THE FUTURE IS HERE

UBER : Big Data Infrastructure and Machine Learning Platform

Talk 1: Uber’s Big Data Platform: 100+ Petabytes with Minute Latency
This talk will reflect on the challenges faced with scaling Uber’s Big Data Platform to ingest, store, and serve 100+ PB of data with minute level latency while efficiently utilizing our hardware. We will provide a behind-the-scenes look at the current data technology landscape at Uber, including various open-source technologies (e.g. Hadoop, Spark, Hive, Presto, Kafka, Avro) as well as open-sourced in-house-built solutions such as Hudi, Marmaray, etc. We’ll dive into the technical aspects of how our ingestion platform was re-architected to bring in 10+ trillion events/day, with 100+ TB new data/day, at minute-level latency, how our storage platform was scaled to reliably store 100+ PB of data in the data lake, and our processing platform was designed to efficiently serve millions of queries and jobs/day while processing 1+ PB per day. You’ll leave the talk with greater insight into how data truly powers each and every Uber experience and will be inspired to re-envision your own data platform to be more extensible and scalable.

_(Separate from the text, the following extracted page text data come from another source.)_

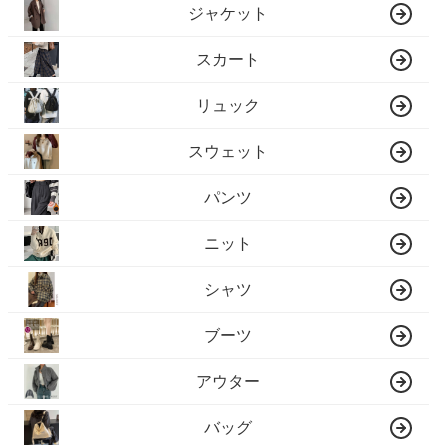
ジャケット
スカート
リュック
スウェット
パンツ
ニット
シャツ
ブーツ
アウター
バッグ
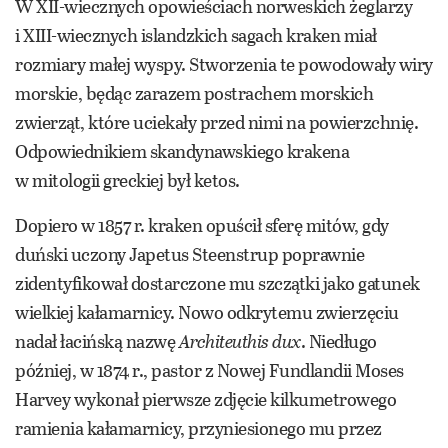
W XII-wiecznych opowieściach norweskich żeglarzy
i XIII-wiecznych islandzkich sagach kraken miał
rozmiary małej wyspy. Stworzenia te powodowały wiry
morskie, będąc zarazem postrachem morskich
zwierząt, które uciekały przed nimi na powierzchnię.
Odpowiednikiem skandynawskiego krakena
w mitologii greckiej był ketos.
Dopiero w 1857 r. kraken opuścił sferę mitów, gdy
duński uczony Japetus Steenstrup poprawnie
zidentyfikował dostarczone mu szczątki jako gatunek
wielkiej kałamarnicy. Nowo odkrytemu zwierzęciu
nadał łacińską nazwę
Architeuthis dux
. Niedługo
później, w 1874 r., pastor z Nowej Fundlandii Moses
Harvey wykonał pierwsze zdjęcie kilkumetrowego
ramienia kałamarnicy, przyniesionego mu przez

Speaker : Reza Shiftehfar (Uber)
Reza Shiftehfar currently leads Uber’s Hadoop Platform team. His team helps build and grow Uber’s reliable and scalable Big Data platform that serves petabytes of data utilizing technologies such as Apache Hadoop, Apache Hive, Apache Kafka, Apache Spark, and Presto. Reza is one of the founding engineers of Uber’s data team and helped scale Uber’s data platform from a few terabytes to over 100 petabytes while reducing data latency from 24+ hours to minutes. Reza holds a Ph.D. in Computer Science from the University of Illinois, Urbana-Champaign.

Talk2 : Michelangelo PyML – Uber’s Platform for Rapid Python ML Model Development

Uber aims to leverage machine learning (ML) in product development and the day-to-day management of our business. In pursuit of this goal, hundreds of data scientists, engineers, product managers, and researchers work on ML solutions across the company. This talk will cover a brief history of Uber’s machine learning platform – Michelangelo. We will take a closer look into a model life-cycle of prototyping, validation, and productionization and the importance of frictionless experience at each stage of this process. And finally, we will focus on PyML – a new extension of Michelangelo that enables faster Python ML model development and seamless integration with Uber’s production infrastructure.

Speaker: Stepan Bedratiuk (Uber)
Stepan Bedratiuk is a lead engineer on Michelangelo’s PyML team. His work focused on scaling model deployment pipelines and model serving services. Prior to ML platform team, Stepan worked on Uber’s data platform team and helped to unify and scale the data access layer. Stepan holds B.S. and M.S. in Applied Mathematics from the Taras Shevchenko National University of Kyiv, Ukraine.